JudikaturOGH

3Ob76/24h – OGH Entscheidung

Entscheidung
23. Mai 2024

Kopf

Der Oberste Gerichtshof hat als Revisionsgericht durch den Senatspräsidenten Hon. Prof. Dr. Höllwerth als Vorsitzenden sowie den Hofrat Hon. Prof. Dr. Brenn, die Hofrätinnen Dr. Weixelbraun Mohr und Dr. Kodek und den Hofrat Dr. Stefula als weitere Richter in der Rechtssache der klagenden Partei R*, vertreten durch Reif und Partner Rechtsanwälte OG in Kapfenberg, gegen die beklagte Partei M*, vertreten durch Mag. Leopold Zechner, Rechtsanwalt in Bruck an der Mur, wegen 7.000 EUR sA und Feststellung, über die außerordentliche Revision der beklagten Partei gegen das Urteil des Oberlandesgerichts Graz als Berufungsgericht vom 6. März 2024, GZ 5 R 175/23d 51, den

Beschluss

gefasst:

Spruch

Die außerordentliche Revision wird gemäß § 508a Abs 2 ZPO mangels der Voraussetzungen des § 502 Abs 1 ZPO zurückgewiesen.

Begründung:

Rechtliche Beurteilung

[1] 1. Die Feststellungsklage bedarf eines konkreten, aktuellen Anlasses, der zur Hintanhaltung einer nicht bloß vermeintlichen, sondern tatsächlichen und ernstlichen Gefährdung der Rechtslage des Klägers eine ehebaldige gerichtliche Entscheidung notwendig macht (RS0039215; vgl auch RS0039071 [T1]). Ob ein dadurch entstandenes rechtliches Interesse dann wegfällt, wenn der Beklagte während des Rechtsstreits seine Rechtsanmaßung oder Rechtsbestreitung zurückzieht oder sogar den Bestand oder Nichtbestand des streitigen Rechts oder Rechtsverhältnisses im Rechtsstreit anerkennt, ist nach den besonderen Umständen des Einzelfalls zu beurteilen (RS0039224).
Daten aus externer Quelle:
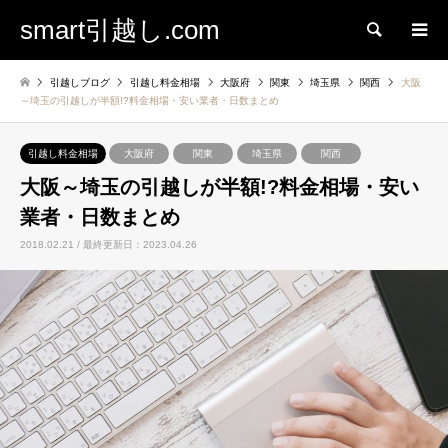
smart引越し.com
検索
引越しブログ
引越し料金相場
大阪府
関東
埼玉県
関西
大阪
～埼玉の引越しが半額!?料金相場・安い業者・日数まとめ
引越し料金相場
大阪府
関東
埼玉県
関西
大阪～埼玉の引越しが半額!?料金相場・安い
業者・日数まとめ
2018.02.21 / 最終更新日：2023.04.26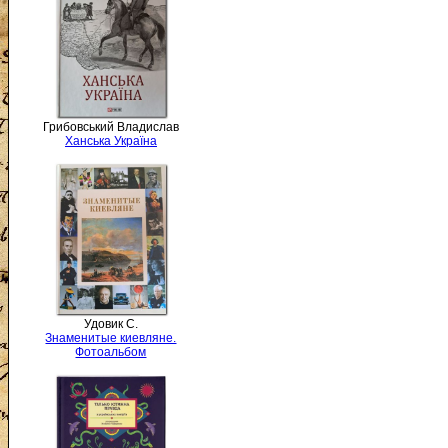
Грибовський Владислав
Ханська Україна
Удовик С.
Знаменитые киевляне.
Фотоальбом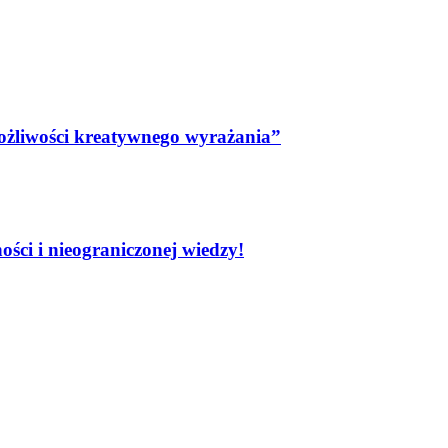
możliwości kreatywnego wyrażania”
ści i nieograniczonej wiedzy!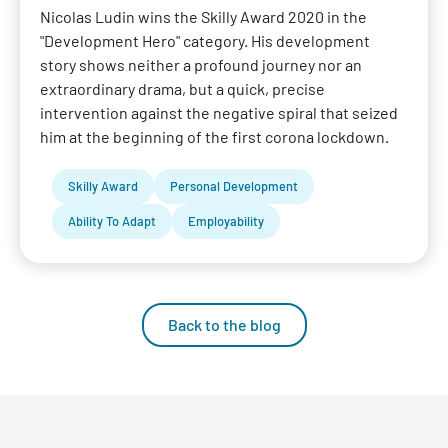
Nicolas Ludin wins the Skilly Award 2020 in the
"Development Hero" category. His development
story shows neither a profound journey nor an
extraordinary drama, but a quick, precise
intervention against the negative spiral that seized
him at the beginning of the first corona lockdown.
Skilly Award
Personal Development
Ability To Adapt
Employability
Back to the blog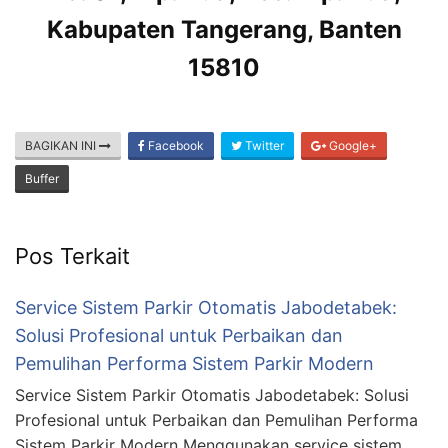
Kabupaten Tangerang, Banten
15810
BAGIKAN INI
Facebook
Twitter
Google+
Buffer
Pos Terkait
Service Sistem Parkir Otomatis Jabodetabek:
Solusi Profesional untuk Perbaikan dan
Pemulihan Performa Sistem Parkir Modern
Service Sistem Parkir Otomatis Jabodetabek: Solusi
Profesional untuk Perbaikan dan Pemulihan Performa
Sistem Parkir Modern Menggunakan service sistem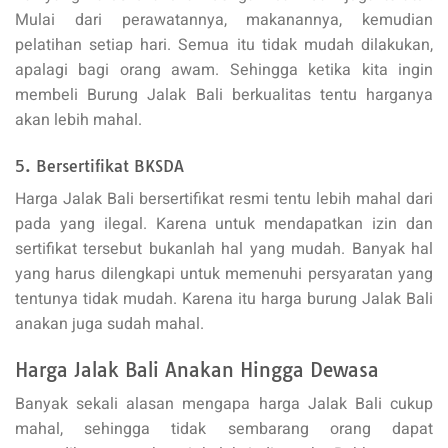
Mulai dari perawatannya, makanannya, kemudian
pelatihan setiap hari. Semua itu tidak mudah dilakukan,
apalagi bagi orang awam. Sehingga ketika kita ingin
membeli Burung Jalak Bali berkualitas tentu harganya
akan lebih mahal.
5. Bersertifikat BKSDA
Harga Jalak Bali bersertifikat resmi tentu lebih mahal dari
pada yang ilegal. Karena untuk mendapatkan izin dan
sertifikat tersebut bukanlah hal yang mudah. Banyak hal
yang harus dilengkapi untuk memenuhi persyaratan yang
tentunya tidak mudah. Karena itu harga burung Jalak Bali
anakan juga sudah mahal.
Harga Jalak Bali Anakan Hingga Dewasa
Banyak sekali alasan mengapa harga Jalak Bali cukup
mahal, sehingga tidak sembarang orang dapat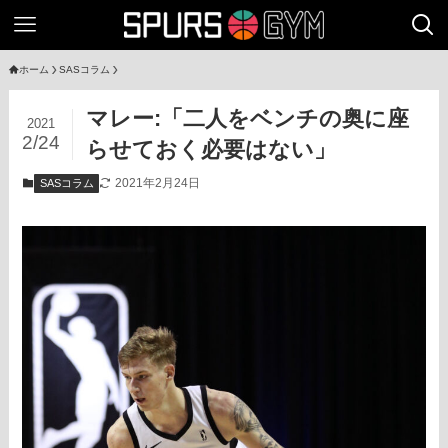
ホーム
SASコラム
マレー:「二人をベンチの奥に座
2021
2/24
らせておく必要はない」
2021年2月24日
SASコラム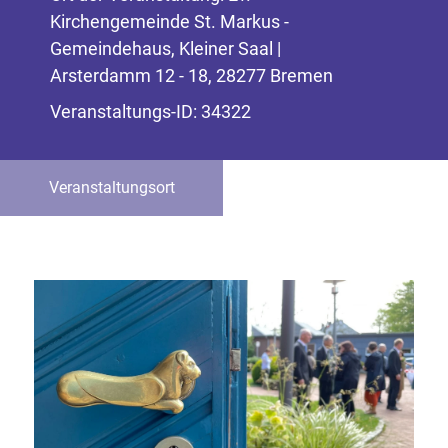
Kirchengemeinde St. Markus -
Gemeindehaus, Kleiner Saal |
Arsterdamm 12 - 18, 28277 Bremen
Veranstaltungs-ID: 34322
Veranstaltungsort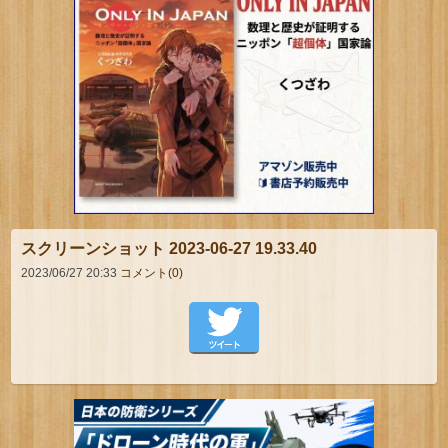
スクリーンショット 2023-06-27 19.33.40
2023/06/27 20:33
コメント(0)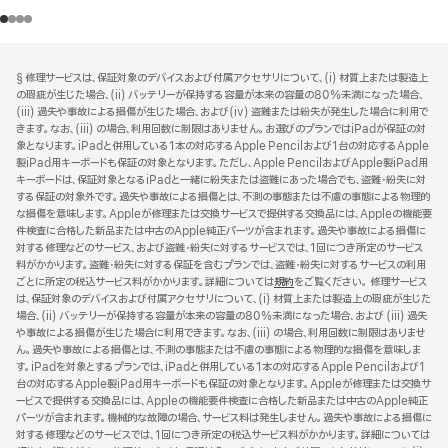
フ
脚
§ 修理サービスは、保証対象のデバイスおよび付属アクセサリについて、(i) 材質上または製造上
注
ッ
の瑕疵が生じた場合、(ii) バッテリーが保持する容量が本来の容量の80%未満になった場合、
タ
(iii) 過失や事故による損傷が生じた場合、および(iv) 盗難または紛失が発生した場合に利用で
きます。なお、(iii) の場合、利用回数に制限はありません。お選びのプランではiPadが保証の対
ー
象となります。iPadと併用している1本の対応するApple Pencilおよび1台の対応するApple
製iPad用キーボードも保証の対象となります。ただし、Apple PencilおよびApple製iPad用
キーボードは、保証対象となるiPadと一緒に紛失または盗難にあった場合でも、盗難・紛失に対
する保証の対象外です。過失や事故による損傷とは、不測の事態または不慮の事態による物理的
な損傷を意味します。Appleが修理または交換サービスで提供する交換品には、Appleの機能要
件検査に合格した新品または中古のApple純正パーツが含まれます。過失や事故による損傷に
対する修理などのサービス、および盗難・紛失に対するサービスでは、1回につき所定のサービス
料がかかります。盗難・紛失に対する保証を含むプランでは、盗難・紛失に対するサービスの利用
ごとに所定の税込サービス料がかかります。詳細については
規約
（新
をご覧ください。 修理サービス
は、保証対象のデバイスおよび付属アクセサリについて、(i) 材質上または製造上の瑕疵が生じた
規
場合、(ii) バッテリーが保持する容量が本来の容量の80%未満になった場合、および (iii) 過失
ウ
や事故による損傷が生じた場合に利用できます。なお、(iii) の場合、利用回数に制限はありませ
イ
ん。過失や事故による損傷とは、不測の事態または不慮の事態による物理的な損傷を意味しま
ン
す。iPadを対象とするプランでは、iPadと併用している1本の対応するApple Pencilおよび1
ド
台の対応するApple製iPad用キーボードも保証の対象となります。Appleが修理または交換サ
ウ
ービスで提供する交換品には、Appleの機能要件検査に合格した新品または中古のApple純正
で
パーツが含まれます。機械的な故障の場合、サービス料は発生しません。過失や事故による損傷に
開
対する修理などのサービスでは、1回につき所定の税込サービス料がかかります。詳細については
き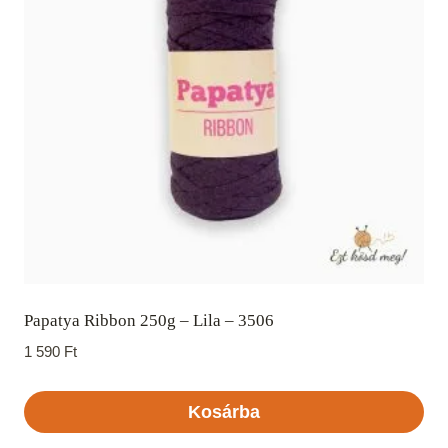
Papatya Ribbon 250g – Lila – 3506
1 590
Ft
Kosárba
[2] 2. Aus dem Verhalten des Gegners kann nur dann ein Fortfall des Feststellungsinteresses abgeleitet werden, wenn dadurch völlig zweifelsfrei die bisher aktuelle Gefährdung der Rechtsposition auf Dauer beseitigt wird; nicht aber auch schon dann, wenn nur das streitige Rechtsverhältnis als solches während des Prozesses anerkannt oder zugestanden wird und zu befürchten ist, dass diese rein privatrechtlich wirksame Erklärung Gegenstand eines neuen Rechtsstreits werden kann (7 Ob 67/23p mwN).

[3] 3. Ob ein konstitutives Anerkenntnis vorliegt, ist durch Auslegung des Parteiwillens im Einzelfall zu ermitteln ( RS0032666 [ T6]).

[4] 4. Die Auslegung des Berufungsgerichts, wonach das vom Beklagten erklärte Anerkenntnis seiner Haftung dem Grunde nach für alle kausalen künftigen Spät und Dauerfolgen aus der von ihm begangenen schweren Körperverletzung des Klägers das Feststellungsinteresse des Klägers nicht beseitigt habe, stellt keine vom Obersten Gerichtshof aufzugreifende Fehlbeurteilung dar:

[5] 4.1. Bereits das Berufungsgericht hat zutreffend auf die Widersprüchlichkeit des Prozessvorbringens des Beklagten hingewiesen, die die Annahme eines konstitutiven Anerkenntnisses ausschließt. Der Beklagte anerkannte nämlich zwar seine Haftung dem Grunde nach für alle künftigen Spät- und Dauerfolgen, bestritt allerdings unmittelbar im Anschluss das Feststellungsinteresse des Klägers mit der Begründung, die Kausalität müsse ohnehin für jeden einzelnen künftigen Schaden im Leistungsprozess konkret geprüft werden, und wendete auch noch unmittelbar vor Schluss der mündlichen Verhandlung erster Instanz ein, dass Spät oder Dauerfolgen mit an Sicherheit grenzender Wahrscheinlichkeit ausgeschlossen seien.

[6] 4.2. Dazu kommt, dass ein konstitutives Anerkenntnis (ein Anerkenntnisvertrag) grundsätzlich als zweiseitiges Rechtsgeschäft gegenüber dem anderen Vertragsteil erklärt oder wenigstens für ihn bestimmt und von ihm (zumindest schlüssig) angenommen werden muss (RS0032621). Auch mangels Annahme durch den Kläger scheidet hier daher ein konstitutives Anerkenntnis aus (vgl 7 Ob 67/23p).